李隆基把李白封为了翰林侍诏,把他留在了宫里,自然是欣赏他的文采。可李白是个自由惯了的人,宫里的规矩也多,他也向来也不把权贵什么的放在眼里,自然是会觉得约束不自在。
再加上无法每日再见到玉真公主,李白心中更是难受的很,难受的慌!
“所以么,这段时间来大哥过得很是难受,很是郁闷!今日好不容易能够抽出空来,这才到兄弟这里消遣一下!”李白又看着沈锋说道。
沈锋微微一笑:“大哥,我这里可是金吾卫衙门,办理公事的地方,哪里有什么可以消遣的?”
李白长长叹了一口气:“我本想去你家里找你的,可听人说你在衙门里办公,这才到这儿来了。

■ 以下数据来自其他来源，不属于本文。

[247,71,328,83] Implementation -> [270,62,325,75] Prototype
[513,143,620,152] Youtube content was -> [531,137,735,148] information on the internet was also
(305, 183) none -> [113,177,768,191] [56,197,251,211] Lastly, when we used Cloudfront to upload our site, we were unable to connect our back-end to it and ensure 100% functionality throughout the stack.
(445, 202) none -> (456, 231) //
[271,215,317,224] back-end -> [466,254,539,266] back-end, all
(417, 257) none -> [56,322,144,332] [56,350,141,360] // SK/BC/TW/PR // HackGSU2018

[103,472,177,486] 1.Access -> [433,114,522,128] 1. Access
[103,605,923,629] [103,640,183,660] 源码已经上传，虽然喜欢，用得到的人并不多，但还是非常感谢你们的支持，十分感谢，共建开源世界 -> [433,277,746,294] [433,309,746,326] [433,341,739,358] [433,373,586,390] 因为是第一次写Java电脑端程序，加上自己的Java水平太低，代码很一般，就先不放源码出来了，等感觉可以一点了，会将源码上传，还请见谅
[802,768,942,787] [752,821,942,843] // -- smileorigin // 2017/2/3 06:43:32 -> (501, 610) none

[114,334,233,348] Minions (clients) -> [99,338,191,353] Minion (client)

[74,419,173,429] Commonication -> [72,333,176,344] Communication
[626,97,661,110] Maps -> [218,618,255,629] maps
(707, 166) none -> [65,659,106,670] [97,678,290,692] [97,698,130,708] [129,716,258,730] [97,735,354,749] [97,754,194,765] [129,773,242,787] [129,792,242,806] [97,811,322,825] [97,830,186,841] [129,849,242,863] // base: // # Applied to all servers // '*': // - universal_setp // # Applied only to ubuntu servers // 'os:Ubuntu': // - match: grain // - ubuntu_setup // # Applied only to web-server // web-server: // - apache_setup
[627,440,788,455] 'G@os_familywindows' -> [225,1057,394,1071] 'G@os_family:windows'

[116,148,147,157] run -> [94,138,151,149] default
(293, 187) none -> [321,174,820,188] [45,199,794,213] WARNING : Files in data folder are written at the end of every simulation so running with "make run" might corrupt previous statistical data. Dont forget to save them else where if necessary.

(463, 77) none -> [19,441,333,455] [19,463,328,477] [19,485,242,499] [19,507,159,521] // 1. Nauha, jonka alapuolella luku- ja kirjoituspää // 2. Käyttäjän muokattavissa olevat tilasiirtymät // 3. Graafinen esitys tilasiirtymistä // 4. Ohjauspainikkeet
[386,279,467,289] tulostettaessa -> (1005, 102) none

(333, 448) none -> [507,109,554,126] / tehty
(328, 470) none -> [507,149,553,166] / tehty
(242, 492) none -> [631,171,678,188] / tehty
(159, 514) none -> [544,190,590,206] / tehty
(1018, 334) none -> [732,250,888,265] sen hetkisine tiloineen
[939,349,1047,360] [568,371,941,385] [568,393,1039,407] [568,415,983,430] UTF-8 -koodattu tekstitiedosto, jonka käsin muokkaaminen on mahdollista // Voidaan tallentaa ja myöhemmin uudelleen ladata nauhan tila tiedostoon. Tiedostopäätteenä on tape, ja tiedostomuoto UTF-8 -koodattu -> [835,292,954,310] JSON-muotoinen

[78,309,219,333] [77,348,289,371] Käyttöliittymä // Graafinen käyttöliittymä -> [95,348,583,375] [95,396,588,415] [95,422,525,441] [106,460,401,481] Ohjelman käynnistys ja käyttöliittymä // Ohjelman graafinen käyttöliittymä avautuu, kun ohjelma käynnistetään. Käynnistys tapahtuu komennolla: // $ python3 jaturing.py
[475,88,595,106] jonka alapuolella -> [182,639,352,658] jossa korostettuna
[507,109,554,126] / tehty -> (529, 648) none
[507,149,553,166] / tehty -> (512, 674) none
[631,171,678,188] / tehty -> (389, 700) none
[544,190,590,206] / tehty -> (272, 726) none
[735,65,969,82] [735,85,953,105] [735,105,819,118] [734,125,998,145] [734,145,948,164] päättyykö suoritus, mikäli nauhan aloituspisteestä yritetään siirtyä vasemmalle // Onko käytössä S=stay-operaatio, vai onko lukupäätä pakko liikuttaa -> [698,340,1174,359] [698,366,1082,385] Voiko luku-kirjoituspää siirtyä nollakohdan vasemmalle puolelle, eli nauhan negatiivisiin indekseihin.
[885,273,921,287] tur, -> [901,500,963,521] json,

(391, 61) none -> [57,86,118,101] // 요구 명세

我出来的时间也不能太久,直接到这衙门里来找你也是无可奈何!”
一听这话,沈锋和晁衡都是哈哈笑了起来,这李白果然是随心随性,说话也是不拘小节。
“晁大人,你怎么也到这金吾卫衙门来了?难道也是呆在家里闷得慌,来找我这位兄弟解解闷?”李白看着晁衡,稍稍有些奇怪的问道。
沈锋接过话来,对李白说道:“晁大人哪有大哥这般潇洒随意,他今日前来,乃是有要事来找我的。”
说完之后,沈锋便把晁衡的来意全都告诉了李白。
听完之后,李白也是大感敬佩,急忙看着晁衡说道。
“想不到晁大人对大唐如此情深意重啊。你离家多年,也是时候该返回故土探望双亲了。唉,又有一位故人要离去了,长安城内,我又少了一个知己……”李白感叹着说道。
“太白先生,我……”一听李白此言,晁衡也是十分动容,目光闪动,看着李白,却也不知说什么才好。
李白站起身来,在屋里走了走,忽然看到晁衡身上挂着一柄佩刀。
“咦,晁大人,你今日佩刀而来啊!”李白神色有些兴奋的说道。